Sunday, August 21, 2011

Mortality Is An Exercise in Accepting Imperfection

I am a daughter of a Heavenly Father who loves me and I love Him–enough to accept the gift of this mortal experience.  I know I was warned before I came of how imperfect it would be here–and that I would be imperfect too under these conditions–but since being here, I have fought against such a fallen world–and a fallen me–and I have used food and money and busyness/work/duty to keep me distracted from my pain.  In other words, in one way or another I have sought refuge in some sort of an addictive behavior or dependency on something or someone to keep me from feeling my feelings.

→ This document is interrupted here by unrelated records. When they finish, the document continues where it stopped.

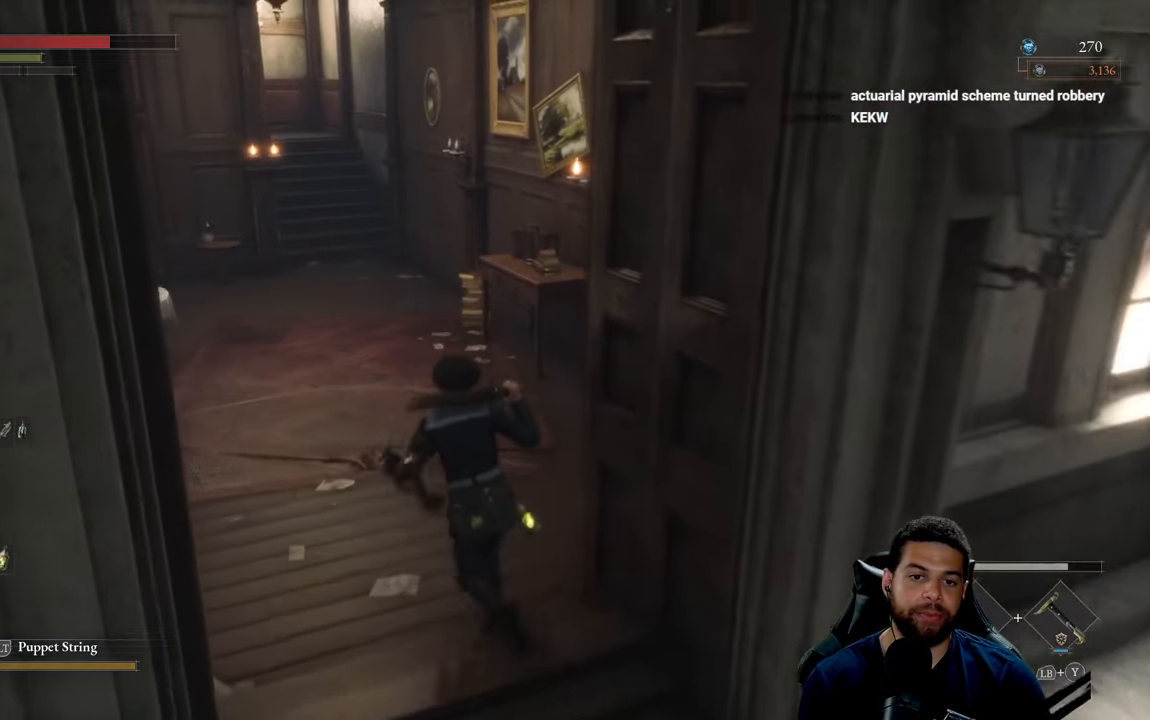
{"buttons": ["B"], "left_stick": "up", "right_stick": "center", "events": [[83, "B", "down"]]}
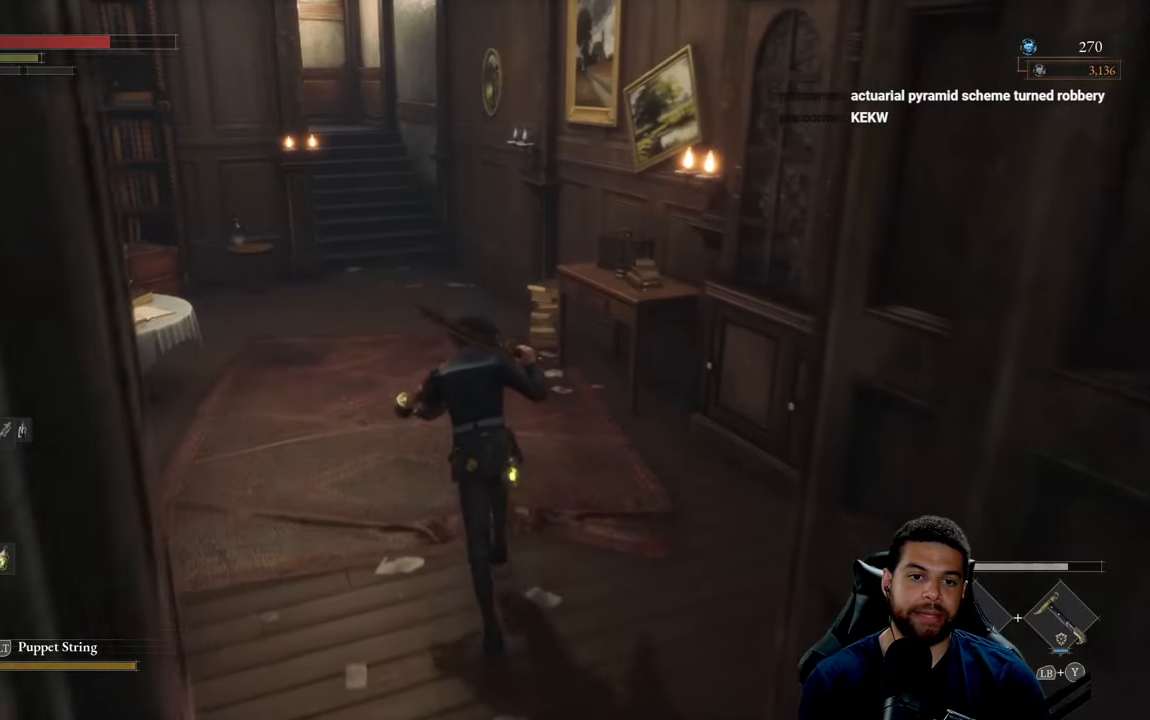
{"buttons": ["B"], "left_stick": "up", "right_stick": "center", "events": [[283, "right_stick", "left"], [416, "right_stick", "center"]]}
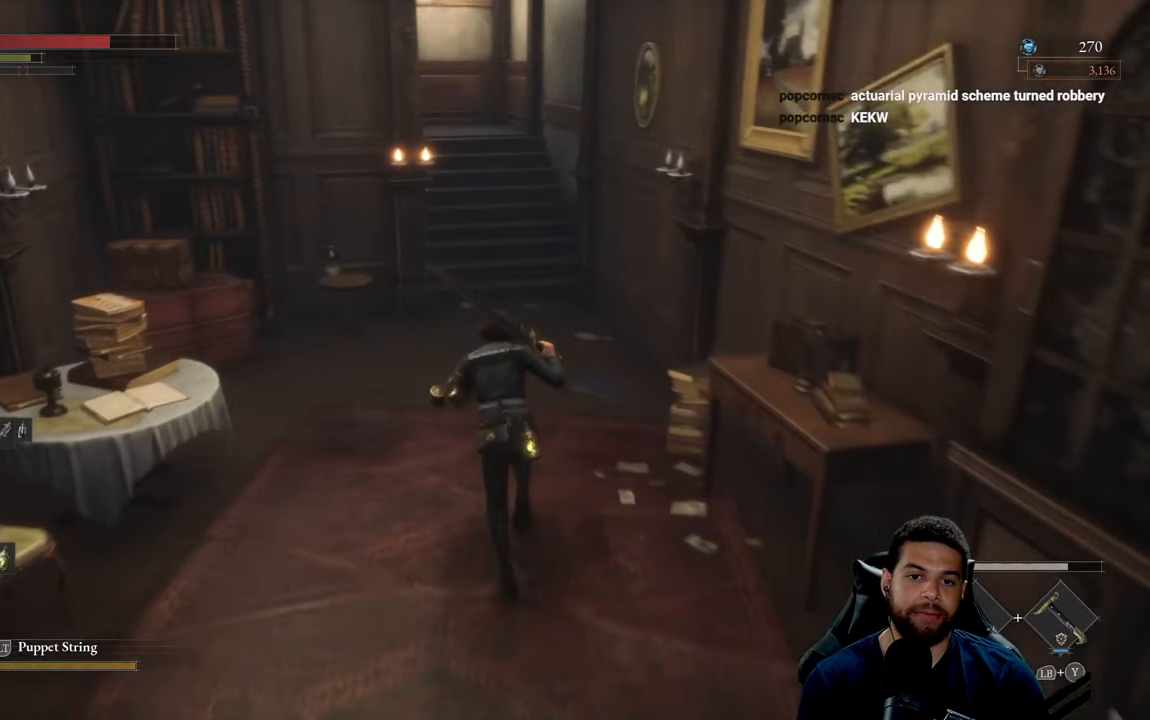
{"buttons": [], "left_stick": "up", "right_stick": "center", "events": [[216, "B", "up"]]}
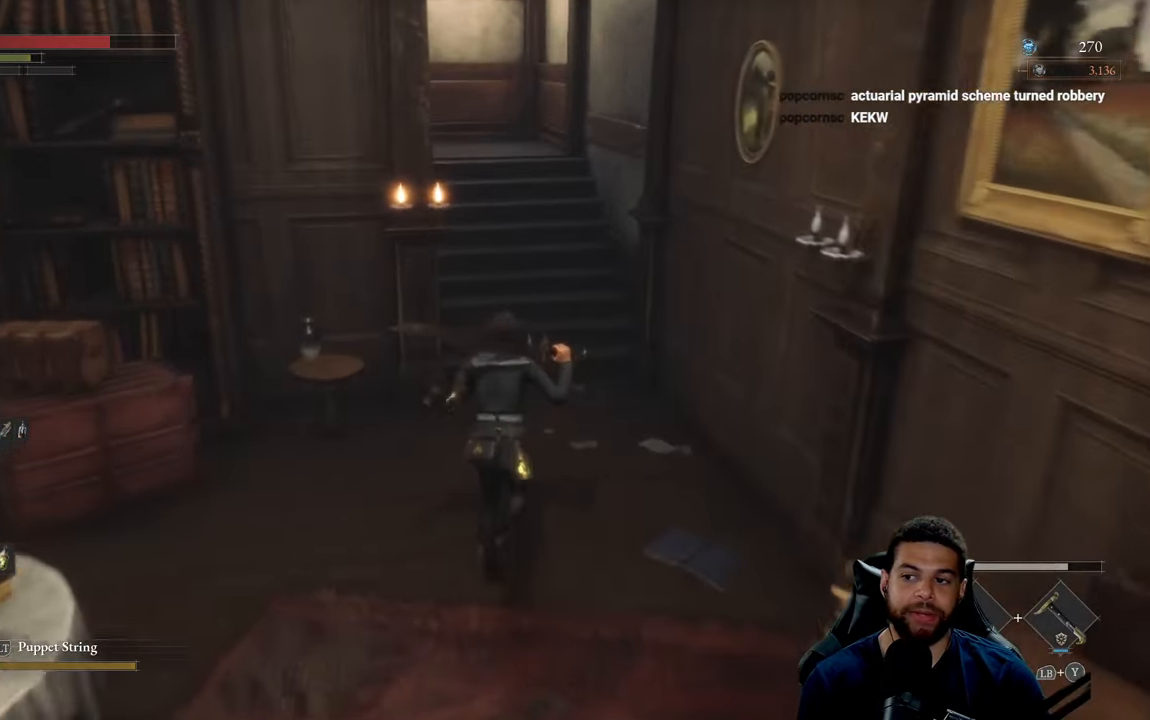
{"buttons": [], "left_stick": "up", "right_stick": "center", "events": []}
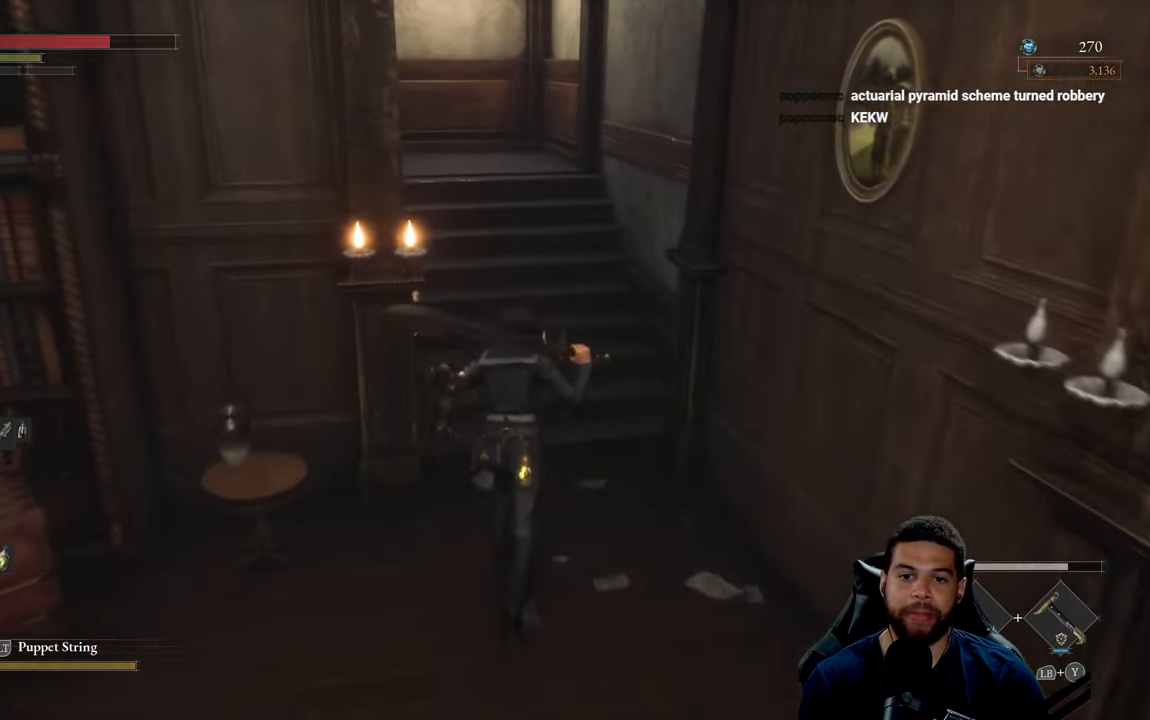
{"buttons": [], "left_stick": "up", "right_stick": "center", "events": [[317, "right_stick", "left"], [467, "right_stick", "center"]]}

Gradually, over the last 30 years, the Lord has so patiently been allowing me to wake up to the depths of my true feelings–in other words, He has been patiently cradling me, waiting for me to “come to myself” and see life from His point of view–in the Light of His Love for me.  It has taken a long time to persuade me, but recently, I am allowing myself to believe His witness to me that even the hardest times of my mortality–ALL of it without exception has been a gift from Him, that I might learn by my own experience why His way is the only way that brings true happiness.  He has opened my mind and heart to see that this way of growing, of maturing up into the full stature of my potential as a LITERAL child of Deity, of God is the ONLY way it happens.

Mortality is something that every one of us must pass through–whether short or long–according to our calling.  Some of us are called to serve for only a moment here–to fulfill God’s purposes by our brief time in this world, whether that is to bless or test or reveal the hearts of those who we came to.  Others of us are called to labor for many years in this fallen realm, this wilderness camp so far from Home.  We are called to continue here in order that we might fulfill the measure of our creation–the full measure of our mission as we agreed to before we came.  My journey (at least so far) has last almost 63 years and I feel those years both as having flown by and also as having been so long and challenging.  As Lehi said, life passes as if it were a dream.